Eventually, we tracked down my Grandma, my daughter gave her the picture, my Grandma smiled in gratitude, but as she did so, her dentures fell out! While I was trying to explain why this had been able to happen and discuss whether the tooth fairy was going to run out of coins as a result of the mishap, I hadn’t noticed my son investigating the effectiveness of another lady’s zimmer frame as he was hurtling towards yet another lady’s bedroom, so it’s fair to say that we were most definitely breaching the peace! I’d taken a few toys to keep the children occupied, but it’s tough that my Grandma, despite being completely mentally alert, has poor hearing and speech, so we can’t really communicate that well. For the children this is even worse as they are too young to understand this.

This morning, I could have taken the children to a soft play centre with my friend, we could have stayed at home and done baking or painting or play doh, we could have gone to the park, and given the choice, I’m confident they would have chosen any of the above over going to see Great Grandma. I’ve considered going without the children, but I know this would disappoint no end. So why did I and will I feel I should continue to go? Is it because I know that it will have made my Grandma’s day, even if she won’t remember it tomorrow? Is it because I feel it’s important to try and enable my children to have distant memories of their Great Grandma? Is it because I want to go? Or is it a purely selfish issue of conscience for me? Is it right that I take the children despite the fact that they get bored, don’t want to be there and/or cause complete mayhem?

I’m not sure what the answer is, I’m definitely not the only person in the world who has an elderly relative. I asked my daughter as we left, what her favourite part of going the Great Grandma’s house was, her reply was “I liked the chocolate biscuit, and when her teeth fell out!” So hopefully she’ll at least remember something for a while, even if it is the sudden, public loss of her artificial molars!

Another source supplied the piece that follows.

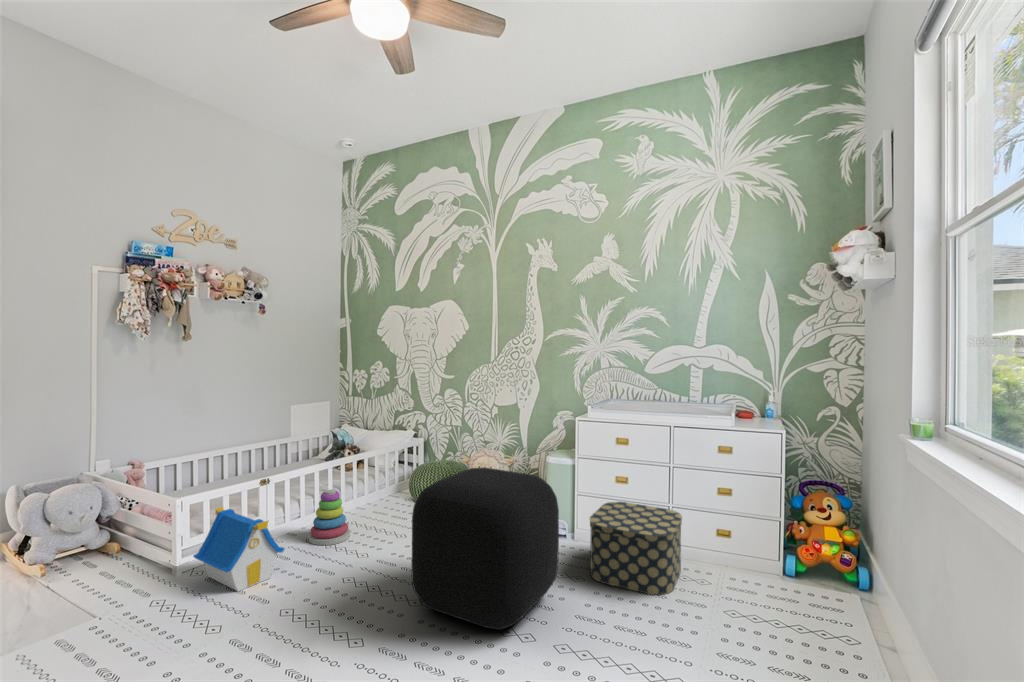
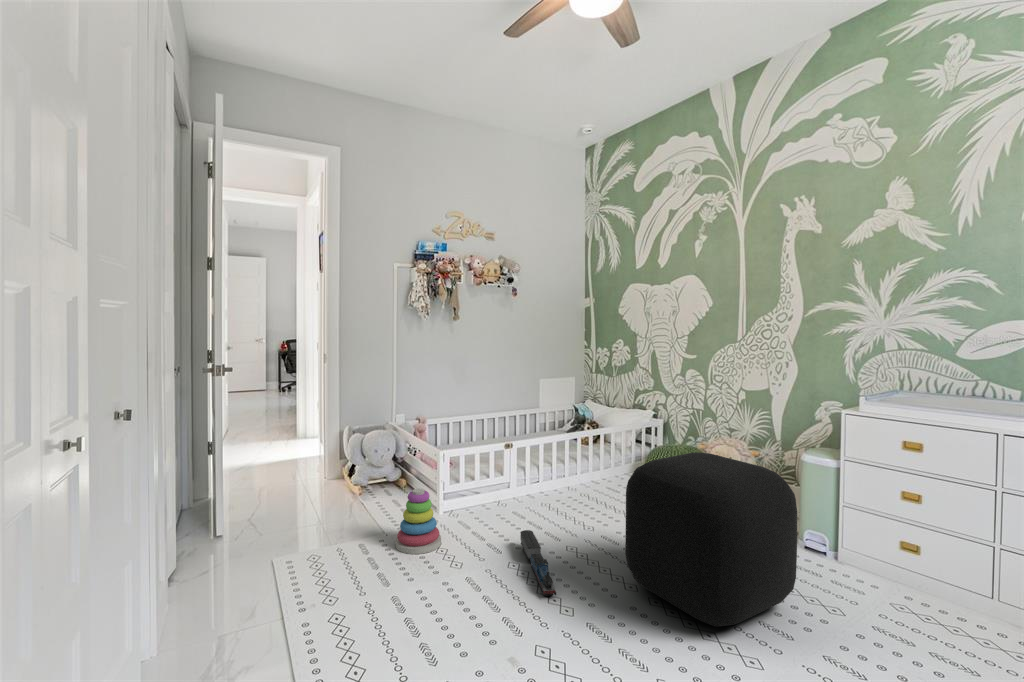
stacking toy: present [309,489,350,545] -> present [396,489,441,554]
storage box: present [590,502,682,595] -> none [847,518,1001,649]
toy house: present [193,507,285,591] -> none [453,461,521,533]
toy train: none [288,576,343,647] -> present [520,530,557,596]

Either way, and whether I’m doing the right thing or not, she is their Great Grandma, and my Grandma and she’ll always be great to me!


1 Comment (+add yours?)

  1. Grumpyish Mum
    Mar 17, 2011 @ 17:59:47

    I really feel for you on this one, but weighing up the pros and cons I definitely think you’re doing the right thing in taking them with you. The think is, you might find it difficult and she might not remember tomorrow, bit the time you spent there will probably have given her a huge lift today and I can’t see any drawback to that.

    The other thing is that she won’t always be here, and when she’s gone you will know in your heart that you did what you could in visiting rather than staying away and being left with any regrets.